The schema description coverage is 100%, so all parameters are documented in the schema itself. The description adds minimal value beyond what's in the schema - it mentions 'specific attributes' which aligns with the updateExpression parameter, but doesn't provide additional context about parameter relationships or usage patterns. The baseline of 3 is appropriate when the schema does the heavy lifting.

Input schemas describe structure but not intent. Descriptions should explain non-obvious parameter relationships and valid value ranges.

Purpose4/5

Does the description clearly state what the tool does and how it differs from similar tools?

The description clearly states the verb ('Updates') and resource ('specific attributes of an item in a table'), making the purpose understandable. However, it doesn't explicitly differentiate this from sibling tools like 'put_item' (which might create/replace items) or 'update_capacity' (which modifies table capacity), leaving some ambiguity about when to choose this specific update tool.

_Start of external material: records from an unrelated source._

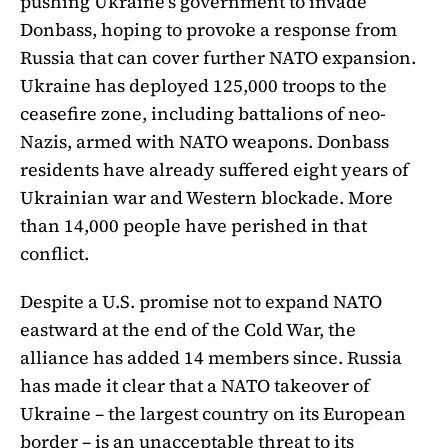
pushing Ukraine’s government to invade
Donbass, hoping to provoke a response from
Russia that can cover further NATO expansion.
Ukraine has deployed 125,000 troops to the
ceasefire zone, including battalions of neo-
Nazis, armed with NATO weapons. Donbass
residents have already suffered eight years of
Ukrainian war and Western blockade. More
than 14,000 people have perished in that
conflict.
Despite a U.S. promise not to expand NATO
eastward at the end of the Cold War, the
alliance has added 14 members since. Russia
has made it clear that a NATO takeover of
Ukraine – the largest country on its European
border – is an unacceptable threat to its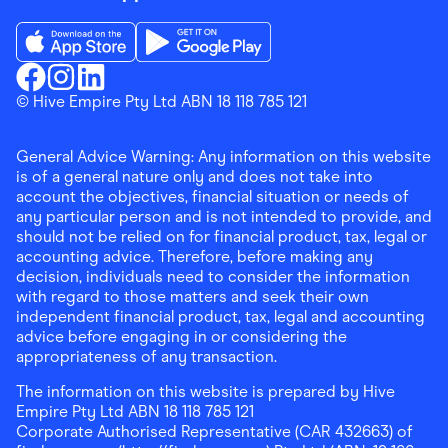
Download the Finder Shopping App on App Store
Download the Finder Shopping App on Go
Finder Shopping
© Hive Empire Pty Ltd ABN 18 118 785 121
Finder Shopping
Finder Shopping
Facebook
Instagram
Linkedin
General Advice Warning: Any information on this website
is of a general nature only and does not take into
account the objectives, financial situation or needs of
any particular person and is not intended to provide, and
should not be relied on for financial product, tax, legal or
accounting advice. Therefore, before making any
decision, individuals need to consider the information
with regard to those matters and seek their own
independent financial product, tax, legal and accounting
advice before engaging in or considering the
appropriateness of any transaction.
The information on this website is prepared by Hive
Empire Pty Ltd ABN 18 118 785 121
Corporate Authorised Representative (CAR 432663) of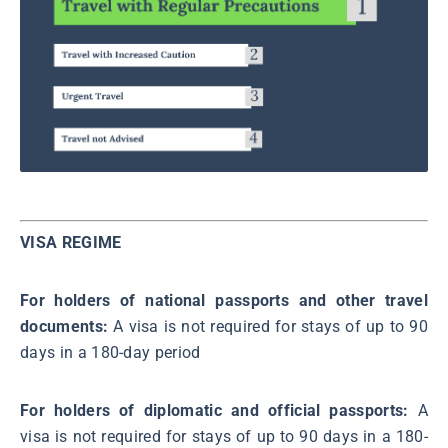
VISA REGIME
For holders of national passports and other travel
documents:
A visa is not required for stays of up to 90
days in a 180-day period
For holders of diplomatic and official passports:
A
visa is not required for stays of up to 90 days in a 180-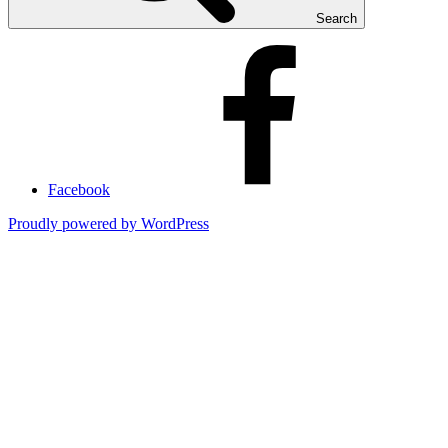
Search
Facebook
Proudly powered by WordPress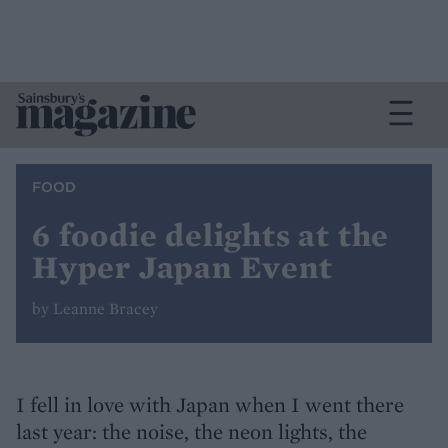
FOOD
6 foodie delights at the
Hyper Japan Event
by Leanne Bracey
I fell in love with Japan when I went there
last year: the noise, the neon lights, the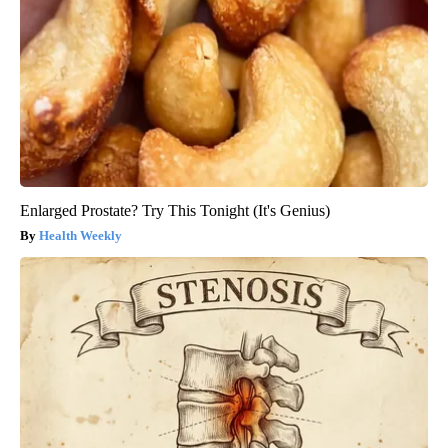
Enlarged Prostate? Try This Tonight (It's Genius)
Health Weekly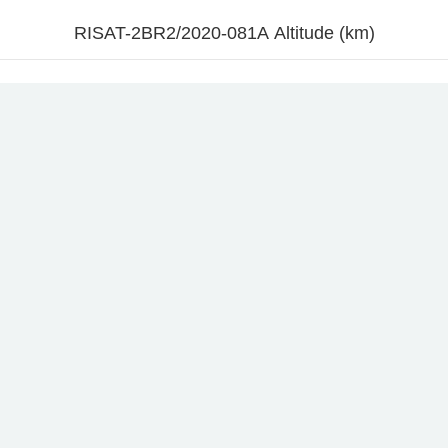
RISAT-2BR2/2020-081A Altitude (km)
l
10. Jul
12. Jul
14. Jul
16. Jul
18. Jul
20. Jul
22. Jul
24. Jul
2
Time
Altitude (km)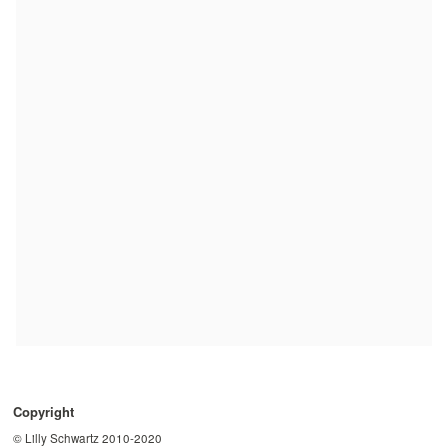
Copyright
© Lilly Schwartz 2010-2020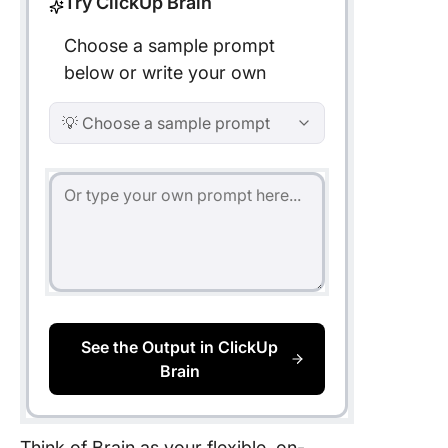
Try ClickUp Brain
Choose a sample prompt
below or write your own
💡 Choose a sample prompt
See the Output in ClickUp
Brain
Think of Brain as your flexible, on-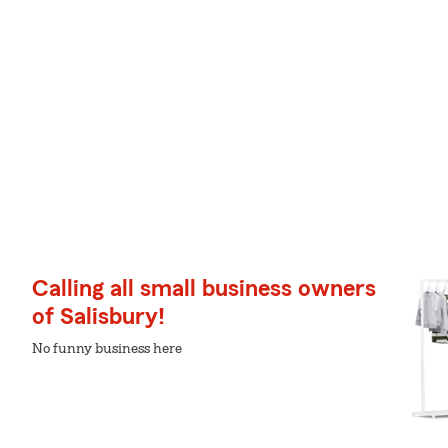
Calling all small business owners
of Salisbury!
No funny business here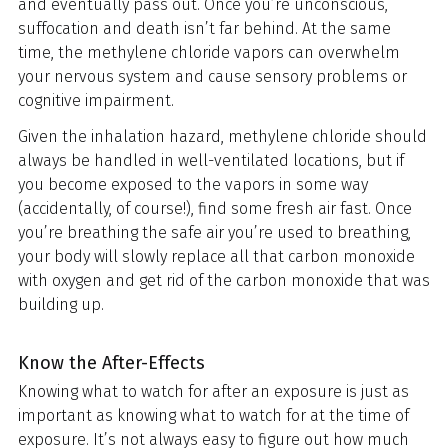
and eventually pass out. Once you’re unconscious,
suffocation and death isn’t far behind. At the same
time, the methylene chloride vapors can overwhelm
your nervous system and cause sensory problems or
cognitive impairment.
Given the inhalation hazard, methylene chloride should
always be handled in well-ventilated locations, but if
you become exposed to the vapors in some way
(accidentally, of course!), find some fresh air fast. Once
you’re breathing the safe air you’re used to breathing,
your body will slowly replace all that carbon monoxide
with oxygen and get rid of the carbon monoxide that was
building up.
Know the After-Effects
Knowing what to watch for after an exposure is just as
important as knowing what to watch for at the time of
exposure. It’s not always easy to figure out how much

Agents choose between tools based on descriptions. A clear purpose with a specific verb and resource helps agents select the right tool.

Usage Guidelines2/5

Does the description explain when to use this tool, when not to, or what alternatives exist?

The description provides no guidance on when to use this tool versus alternatives like 'put_item' (for full item replacement) or 'update_capacity' (for table-level changes). It lacks context about prerequisites (e.g., requires existing item), exclusions, or typical scenarios, leaving the agent to infer usage from the tool name alone.

Agents often have multiple tools that could apply. Explicit usage guidance like "use X instead of Y when Z" prevents misuse.